I'm really sick of hearing people say this. Education is not about learning facts, it's about learning to think on your own. If I had a dollar for every time I heard someone say, "When am I ever going to use this?" I'd have been able to pay for dental school up front.
 
I'm really sick of hearing people say this. Education is not about learning facts, it's about learning to think on your own. If I had a dollar for every time I heard someone say, "When am I ever going to use this?" I'd have been able to pay for dental school up front.

I respectfully disagree. Memorizing a laundry list of facts from relatively arbitrary lectures from a series of good-to-horrible quality professors has little or nothing to do with learning to think on your own. I believe your argument falls apart when the question comes up: "Why can't we create an environment where we learn to think on our own about problems that we will actually encounter in the future?"

Business courses. Human Resource management. More time in Operative. Dental Research papers. All of these things, and many more, would be able to help us think independently while building our minds up for the future.

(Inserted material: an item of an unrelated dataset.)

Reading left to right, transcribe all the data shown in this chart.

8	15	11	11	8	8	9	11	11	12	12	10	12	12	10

Hell, even an art course or two would be great. Nobody would take it seriously, but it would help with hand skills, and give us a chance to take our minds out of "science land" for a tiny bit every week. Pre-dent spends 3 years convincing us they want "well-rounded people", then chuck us into hardcore science for two years. Why not branch out?

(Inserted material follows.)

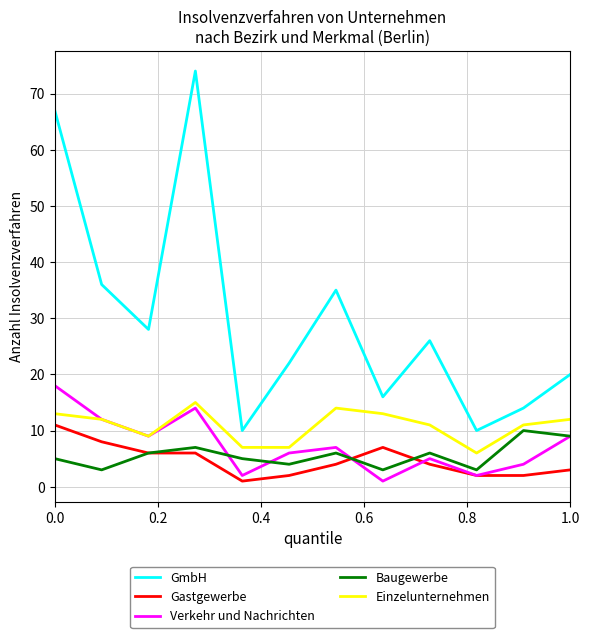

True or false: GmbH and Baugewerbe cross at least once.

False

Learning to think on your own is what happens when you are thrown into a challenging situation that requires creative solutions, not what happens when your mind is kept caged by the artificially-generated 'need' to memorize a thousand facts and statistics.

These facts are, most definitely, the basis for further, harder thinking, but in D1, they are trying to cover so many facts that this kind of independence is emphasized considerably less than it was in my undergraduate program. I'm really not sure why there isn't a bigger focus on how this is relevant, dentally speaking - one of my classes is a P/F class that has us read Dental Research Papers and learn more about them in a presentation setting. Wonderful - we get to read about thinking and experimentation done by really relevant people. I love the class.

Now why don't we try that kind of integration in Histology and Neuroanatomy? Clinical relevance would get me excited for these classes, rather than making them a boring hindrance to my real life.

School provides a wonderful potential environment to generate independent thinking, but when so much of your time is soaked by lectures and memorization, the best you can do is think as a side project.